Influence of a Legend
Not a day passes where Goldstein wasn’t impacted by his mentor, the late Doc Counsilman, in some way. In daily life, his influence is a physical presence. In his work endeavors, his influence is a guiding force. Basically, Doc was an ever-present force in Goldstein’s every activity.
The legendary coach of Indiana University’s powerhouse squads, Counsilman’s accomplishments in the sport are awe-inspiring. Guiding the Hoosiers from 1957-90, Counsilman compiled a career record of 285-41, a run that included six consecutive NCAA championships from 1968-73. He led a pair of Olympic squads, to Tokyo in 1964 and to Montreal in 1976, arguably the two most successful teams in Olympic history.

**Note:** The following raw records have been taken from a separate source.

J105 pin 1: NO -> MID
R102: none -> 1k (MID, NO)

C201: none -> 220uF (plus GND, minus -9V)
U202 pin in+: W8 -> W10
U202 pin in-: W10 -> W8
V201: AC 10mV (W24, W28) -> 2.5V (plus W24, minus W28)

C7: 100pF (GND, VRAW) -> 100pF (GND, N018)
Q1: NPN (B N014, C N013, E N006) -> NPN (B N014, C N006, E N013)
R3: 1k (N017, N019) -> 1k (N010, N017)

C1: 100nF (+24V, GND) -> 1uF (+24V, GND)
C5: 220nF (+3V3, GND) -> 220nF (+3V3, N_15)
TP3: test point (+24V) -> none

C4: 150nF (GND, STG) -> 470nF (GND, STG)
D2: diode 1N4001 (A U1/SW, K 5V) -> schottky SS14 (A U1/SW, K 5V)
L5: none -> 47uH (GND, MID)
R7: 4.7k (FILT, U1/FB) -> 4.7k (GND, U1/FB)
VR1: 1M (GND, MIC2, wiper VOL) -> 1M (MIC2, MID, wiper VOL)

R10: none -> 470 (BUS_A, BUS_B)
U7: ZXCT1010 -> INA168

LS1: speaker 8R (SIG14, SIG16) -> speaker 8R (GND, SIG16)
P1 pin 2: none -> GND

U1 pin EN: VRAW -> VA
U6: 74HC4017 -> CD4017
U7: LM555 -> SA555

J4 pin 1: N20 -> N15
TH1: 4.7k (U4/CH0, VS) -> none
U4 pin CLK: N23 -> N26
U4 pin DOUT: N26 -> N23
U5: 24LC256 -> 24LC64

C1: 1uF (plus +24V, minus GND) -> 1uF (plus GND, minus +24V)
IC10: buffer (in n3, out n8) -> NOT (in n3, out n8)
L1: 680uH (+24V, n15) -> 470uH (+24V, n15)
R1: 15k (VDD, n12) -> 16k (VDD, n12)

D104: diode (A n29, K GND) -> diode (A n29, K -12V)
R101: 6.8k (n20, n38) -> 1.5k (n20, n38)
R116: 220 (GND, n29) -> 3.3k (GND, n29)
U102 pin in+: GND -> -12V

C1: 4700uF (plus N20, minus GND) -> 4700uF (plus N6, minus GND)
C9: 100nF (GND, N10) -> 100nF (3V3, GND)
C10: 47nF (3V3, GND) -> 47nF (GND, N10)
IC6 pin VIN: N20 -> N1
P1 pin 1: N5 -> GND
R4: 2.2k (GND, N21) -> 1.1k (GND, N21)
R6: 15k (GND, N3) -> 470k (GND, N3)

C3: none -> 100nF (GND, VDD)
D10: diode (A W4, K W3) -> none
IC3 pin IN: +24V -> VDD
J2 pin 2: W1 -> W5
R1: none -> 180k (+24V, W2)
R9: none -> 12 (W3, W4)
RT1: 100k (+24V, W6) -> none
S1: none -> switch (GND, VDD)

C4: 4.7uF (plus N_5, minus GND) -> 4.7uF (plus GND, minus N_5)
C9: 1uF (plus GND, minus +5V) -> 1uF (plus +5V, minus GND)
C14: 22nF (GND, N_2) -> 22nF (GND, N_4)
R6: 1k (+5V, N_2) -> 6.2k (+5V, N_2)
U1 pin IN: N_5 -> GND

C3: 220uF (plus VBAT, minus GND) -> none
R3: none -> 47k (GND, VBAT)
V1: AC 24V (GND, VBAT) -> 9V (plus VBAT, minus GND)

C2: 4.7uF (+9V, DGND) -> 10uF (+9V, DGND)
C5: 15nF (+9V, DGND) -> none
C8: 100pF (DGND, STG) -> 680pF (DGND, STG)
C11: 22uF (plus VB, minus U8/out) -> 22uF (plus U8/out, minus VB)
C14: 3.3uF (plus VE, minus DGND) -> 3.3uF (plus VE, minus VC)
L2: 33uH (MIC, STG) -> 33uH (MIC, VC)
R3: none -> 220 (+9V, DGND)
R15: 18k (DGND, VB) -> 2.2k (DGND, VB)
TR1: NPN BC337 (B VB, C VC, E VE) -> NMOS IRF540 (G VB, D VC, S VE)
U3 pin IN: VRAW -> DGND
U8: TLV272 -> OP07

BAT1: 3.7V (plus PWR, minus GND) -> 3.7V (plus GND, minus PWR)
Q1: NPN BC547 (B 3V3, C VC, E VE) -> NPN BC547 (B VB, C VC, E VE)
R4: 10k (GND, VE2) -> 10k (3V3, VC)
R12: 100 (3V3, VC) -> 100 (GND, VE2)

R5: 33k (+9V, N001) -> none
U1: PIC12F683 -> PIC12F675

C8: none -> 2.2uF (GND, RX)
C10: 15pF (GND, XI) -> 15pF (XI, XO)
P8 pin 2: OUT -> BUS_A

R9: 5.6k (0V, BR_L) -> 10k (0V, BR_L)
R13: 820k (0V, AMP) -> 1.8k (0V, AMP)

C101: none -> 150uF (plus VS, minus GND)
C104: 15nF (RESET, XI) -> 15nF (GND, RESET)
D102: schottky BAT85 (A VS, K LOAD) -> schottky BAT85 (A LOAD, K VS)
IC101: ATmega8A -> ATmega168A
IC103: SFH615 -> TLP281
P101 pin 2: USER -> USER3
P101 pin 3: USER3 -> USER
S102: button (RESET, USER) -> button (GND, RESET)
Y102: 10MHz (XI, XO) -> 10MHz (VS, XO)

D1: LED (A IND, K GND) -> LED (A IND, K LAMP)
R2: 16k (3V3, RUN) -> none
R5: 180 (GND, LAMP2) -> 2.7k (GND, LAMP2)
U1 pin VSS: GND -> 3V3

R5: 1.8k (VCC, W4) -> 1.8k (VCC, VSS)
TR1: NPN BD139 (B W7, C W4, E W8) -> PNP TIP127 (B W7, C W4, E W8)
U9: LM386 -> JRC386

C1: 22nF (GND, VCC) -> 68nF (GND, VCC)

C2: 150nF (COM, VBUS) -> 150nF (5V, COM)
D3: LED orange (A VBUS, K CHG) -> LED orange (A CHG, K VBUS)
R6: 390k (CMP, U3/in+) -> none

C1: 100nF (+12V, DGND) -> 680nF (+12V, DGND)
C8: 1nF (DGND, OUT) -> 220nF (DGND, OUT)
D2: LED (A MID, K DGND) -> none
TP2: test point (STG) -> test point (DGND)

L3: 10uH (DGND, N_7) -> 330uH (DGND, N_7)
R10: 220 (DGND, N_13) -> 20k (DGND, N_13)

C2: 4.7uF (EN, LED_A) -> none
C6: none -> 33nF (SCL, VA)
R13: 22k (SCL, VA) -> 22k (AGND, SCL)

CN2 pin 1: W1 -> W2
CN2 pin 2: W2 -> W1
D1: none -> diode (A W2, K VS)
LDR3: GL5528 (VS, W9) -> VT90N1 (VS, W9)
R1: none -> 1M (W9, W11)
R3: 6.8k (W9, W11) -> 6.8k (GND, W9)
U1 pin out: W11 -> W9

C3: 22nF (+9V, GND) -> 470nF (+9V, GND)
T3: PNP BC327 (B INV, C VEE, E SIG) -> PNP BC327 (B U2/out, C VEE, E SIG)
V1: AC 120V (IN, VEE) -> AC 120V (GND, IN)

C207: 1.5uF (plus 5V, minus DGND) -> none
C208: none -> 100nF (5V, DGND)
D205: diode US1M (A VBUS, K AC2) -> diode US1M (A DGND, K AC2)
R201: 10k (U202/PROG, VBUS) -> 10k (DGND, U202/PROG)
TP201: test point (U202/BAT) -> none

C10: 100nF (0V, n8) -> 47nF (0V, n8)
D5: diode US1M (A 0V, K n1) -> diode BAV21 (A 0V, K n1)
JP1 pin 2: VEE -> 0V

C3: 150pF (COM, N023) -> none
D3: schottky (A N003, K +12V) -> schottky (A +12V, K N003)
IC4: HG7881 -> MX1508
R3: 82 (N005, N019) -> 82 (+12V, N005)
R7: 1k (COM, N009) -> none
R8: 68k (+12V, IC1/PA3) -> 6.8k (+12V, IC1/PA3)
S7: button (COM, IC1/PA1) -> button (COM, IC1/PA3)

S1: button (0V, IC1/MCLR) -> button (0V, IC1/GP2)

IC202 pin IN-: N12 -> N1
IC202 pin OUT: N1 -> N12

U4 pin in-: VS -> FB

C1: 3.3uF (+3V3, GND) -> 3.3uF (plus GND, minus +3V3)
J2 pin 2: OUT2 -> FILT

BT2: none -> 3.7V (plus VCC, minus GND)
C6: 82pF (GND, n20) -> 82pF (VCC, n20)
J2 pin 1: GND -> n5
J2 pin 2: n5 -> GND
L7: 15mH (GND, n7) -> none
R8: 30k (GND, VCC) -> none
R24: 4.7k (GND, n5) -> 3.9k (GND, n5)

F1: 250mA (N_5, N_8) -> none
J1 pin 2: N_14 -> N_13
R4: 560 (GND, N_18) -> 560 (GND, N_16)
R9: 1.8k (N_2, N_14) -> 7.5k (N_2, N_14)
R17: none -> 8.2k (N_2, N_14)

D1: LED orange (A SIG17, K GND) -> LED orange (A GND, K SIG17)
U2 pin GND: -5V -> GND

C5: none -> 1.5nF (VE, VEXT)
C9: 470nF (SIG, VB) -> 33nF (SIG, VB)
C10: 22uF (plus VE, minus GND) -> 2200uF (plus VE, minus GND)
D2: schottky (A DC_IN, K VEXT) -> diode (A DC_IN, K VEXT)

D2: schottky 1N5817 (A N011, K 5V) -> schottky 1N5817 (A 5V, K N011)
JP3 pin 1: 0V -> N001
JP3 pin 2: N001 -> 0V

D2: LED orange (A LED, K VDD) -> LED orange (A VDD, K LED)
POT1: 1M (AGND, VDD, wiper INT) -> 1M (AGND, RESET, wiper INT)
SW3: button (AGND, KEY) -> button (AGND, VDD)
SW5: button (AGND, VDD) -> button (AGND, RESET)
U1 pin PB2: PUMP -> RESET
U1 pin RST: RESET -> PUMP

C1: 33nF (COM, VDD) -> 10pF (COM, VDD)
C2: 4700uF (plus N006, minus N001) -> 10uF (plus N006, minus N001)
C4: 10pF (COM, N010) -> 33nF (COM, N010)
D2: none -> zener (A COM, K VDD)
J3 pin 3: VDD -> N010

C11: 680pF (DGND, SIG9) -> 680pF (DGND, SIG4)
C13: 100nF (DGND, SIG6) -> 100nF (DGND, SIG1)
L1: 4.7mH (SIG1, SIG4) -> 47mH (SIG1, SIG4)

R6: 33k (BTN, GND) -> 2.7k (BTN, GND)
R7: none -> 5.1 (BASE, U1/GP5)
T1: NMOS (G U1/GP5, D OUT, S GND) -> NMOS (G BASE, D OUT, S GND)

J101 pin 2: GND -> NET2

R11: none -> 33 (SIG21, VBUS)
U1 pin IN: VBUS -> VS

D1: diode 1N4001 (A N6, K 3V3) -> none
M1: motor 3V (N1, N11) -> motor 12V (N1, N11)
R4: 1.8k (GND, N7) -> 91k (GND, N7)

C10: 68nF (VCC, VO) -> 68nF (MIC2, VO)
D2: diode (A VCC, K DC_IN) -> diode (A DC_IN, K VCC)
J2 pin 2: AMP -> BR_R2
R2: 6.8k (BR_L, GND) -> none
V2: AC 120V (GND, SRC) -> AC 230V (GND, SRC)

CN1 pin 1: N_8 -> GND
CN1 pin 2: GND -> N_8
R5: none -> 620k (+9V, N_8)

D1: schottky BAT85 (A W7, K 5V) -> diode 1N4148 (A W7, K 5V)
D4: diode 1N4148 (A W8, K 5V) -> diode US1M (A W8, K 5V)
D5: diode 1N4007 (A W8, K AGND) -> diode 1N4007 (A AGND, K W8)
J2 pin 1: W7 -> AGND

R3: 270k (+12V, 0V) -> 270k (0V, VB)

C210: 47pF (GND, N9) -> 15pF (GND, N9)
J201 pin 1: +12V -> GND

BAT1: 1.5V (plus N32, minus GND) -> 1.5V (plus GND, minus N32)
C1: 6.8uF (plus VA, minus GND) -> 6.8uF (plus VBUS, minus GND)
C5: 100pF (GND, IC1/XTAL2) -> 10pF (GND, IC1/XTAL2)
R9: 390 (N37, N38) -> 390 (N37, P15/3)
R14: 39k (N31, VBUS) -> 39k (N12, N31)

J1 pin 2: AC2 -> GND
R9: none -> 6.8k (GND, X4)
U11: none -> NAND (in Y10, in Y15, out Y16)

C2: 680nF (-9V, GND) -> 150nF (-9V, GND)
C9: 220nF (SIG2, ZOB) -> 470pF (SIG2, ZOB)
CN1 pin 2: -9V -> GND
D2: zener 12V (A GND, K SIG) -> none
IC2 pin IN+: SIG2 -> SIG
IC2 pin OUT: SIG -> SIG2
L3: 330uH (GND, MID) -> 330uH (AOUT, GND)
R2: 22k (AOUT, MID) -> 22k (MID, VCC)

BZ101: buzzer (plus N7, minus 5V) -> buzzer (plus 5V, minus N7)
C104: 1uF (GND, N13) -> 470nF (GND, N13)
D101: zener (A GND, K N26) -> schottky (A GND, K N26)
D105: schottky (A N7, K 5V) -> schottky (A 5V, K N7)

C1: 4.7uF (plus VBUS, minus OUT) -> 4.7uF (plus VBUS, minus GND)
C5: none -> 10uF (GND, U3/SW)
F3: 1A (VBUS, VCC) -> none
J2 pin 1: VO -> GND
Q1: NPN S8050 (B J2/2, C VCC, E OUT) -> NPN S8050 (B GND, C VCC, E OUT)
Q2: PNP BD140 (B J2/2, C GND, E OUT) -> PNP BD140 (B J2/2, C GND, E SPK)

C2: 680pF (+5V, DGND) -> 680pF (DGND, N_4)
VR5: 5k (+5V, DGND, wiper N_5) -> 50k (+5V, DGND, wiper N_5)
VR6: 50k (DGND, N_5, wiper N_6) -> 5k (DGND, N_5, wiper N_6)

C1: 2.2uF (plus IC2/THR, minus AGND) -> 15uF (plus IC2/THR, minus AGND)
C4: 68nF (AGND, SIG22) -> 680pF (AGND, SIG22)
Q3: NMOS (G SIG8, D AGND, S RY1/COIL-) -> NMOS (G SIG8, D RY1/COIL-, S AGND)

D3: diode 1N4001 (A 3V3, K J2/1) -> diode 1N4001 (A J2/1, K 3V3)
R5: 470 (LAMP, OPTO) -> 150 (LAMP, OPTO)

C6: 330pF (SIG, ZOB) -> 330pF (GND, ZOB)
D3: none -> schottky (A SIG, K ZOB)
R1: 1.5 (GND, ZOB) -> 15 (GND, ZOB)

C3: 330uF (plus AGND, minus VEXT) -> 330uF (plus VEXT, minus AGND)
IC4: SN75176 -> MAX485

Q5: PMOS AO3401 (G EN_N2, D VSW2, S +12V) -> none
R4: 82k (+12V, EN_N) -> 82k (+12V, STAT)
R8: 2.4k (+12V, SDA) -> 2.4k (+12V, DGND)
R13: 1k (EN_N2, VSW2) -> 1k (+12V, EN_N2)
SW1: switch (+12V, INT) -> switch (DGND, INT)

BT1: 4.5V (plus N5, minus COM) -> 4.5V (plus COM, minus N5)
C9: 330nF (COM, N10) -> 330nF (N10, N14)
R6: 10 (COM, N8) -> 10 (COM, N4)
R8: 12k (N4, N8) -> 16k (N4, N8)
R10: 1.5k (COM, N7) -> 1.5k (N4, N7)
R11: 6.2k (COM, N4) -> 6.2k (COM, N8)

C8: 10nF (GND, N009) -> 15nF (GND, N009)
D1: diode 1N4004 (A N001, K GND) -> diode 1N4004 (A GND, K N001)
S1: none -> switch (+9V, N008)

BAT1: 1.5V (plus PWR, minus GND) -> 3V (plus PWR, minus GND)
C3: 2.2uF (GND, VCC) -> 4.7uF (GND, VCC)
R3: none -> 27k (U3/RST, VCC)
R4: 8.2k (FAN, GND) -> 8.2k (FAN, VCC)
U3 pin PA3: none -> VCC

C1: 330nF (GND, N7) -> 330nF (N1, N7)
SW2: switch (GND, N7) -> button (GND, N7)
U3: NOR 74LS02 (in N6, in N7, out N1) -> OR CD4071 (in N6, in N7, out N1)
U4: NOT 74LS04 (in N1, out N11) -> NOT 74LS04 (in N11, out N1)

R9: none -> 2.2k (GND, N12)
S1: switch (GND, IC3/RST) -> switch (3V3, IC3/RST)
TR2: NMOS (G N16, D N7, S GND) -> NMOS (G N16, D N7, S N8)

Yet, for his athletic achievements, Counsilman’s impact, particularly on Goldstein, stretched beyond the water. Sure, Counsilman played a major role in Goldstein’s rise in the swimming world. But, there was so much more.
In affecting his athletes, Counsilman stressed a trio of principles that have become staples in the lives of those he touched:
Believe in yourself;
Don’t try to be something you’re not;
Be the best that you can be.
“My philosophy comes from Doc,” said Goldstein, who competed on Counsilman’s first team at Indiana. “He gave me those three principles, and I’ve tried to incorporate them into my personal life, my business and my athletic career. Those principles have helped with my success. He taught me to be happy with what you have. His influence has been great.”
In his constant search for the betterment of Masters swimming, Goldstein collaborated with Tanner in 1999 on a book, “Swimming Past 50.” Both graduates of Indiana, the book was designed to address several issues connected to Masters swimming.
After discussing training opportunities for the 50-plus swimmer, the book delves into the mental aspect of Masters swimming, along with the social benefits afforded by the sport. More, the book provides numerous tips, including suggestions for weight training and improving flexibility.
In addition to providing instruction for the Masters swimmer at the competitive level, the book also was designed as an eye-opener for the former swimmer, the individual unaware of the benefits and possibilities available in the Masters world, including the opportunity for a lifestyle of optimum health.
“Mel just impressed you,” Tanner said. “He had a lot of substance. You enjoyed just being with him. He was an interesting conversationalist. He made you feel alive, and that’s the mark of a man.”
It all started as a dream, a hope that – with a little hard work – something special could be formed. Today, so many years after YMCA Indy SwimFit was launched, the program is nationally-renowned, an outlet that offers a little bit of everything.
In the world of Masters swimming, Mel Goldstein was a living legend, not just for his accomplishments as a swimmer, but for the significant impact he has had on the sport he loves. In terms of stature, Goldstein was a little man. In terms of status, Goldstein was a giant.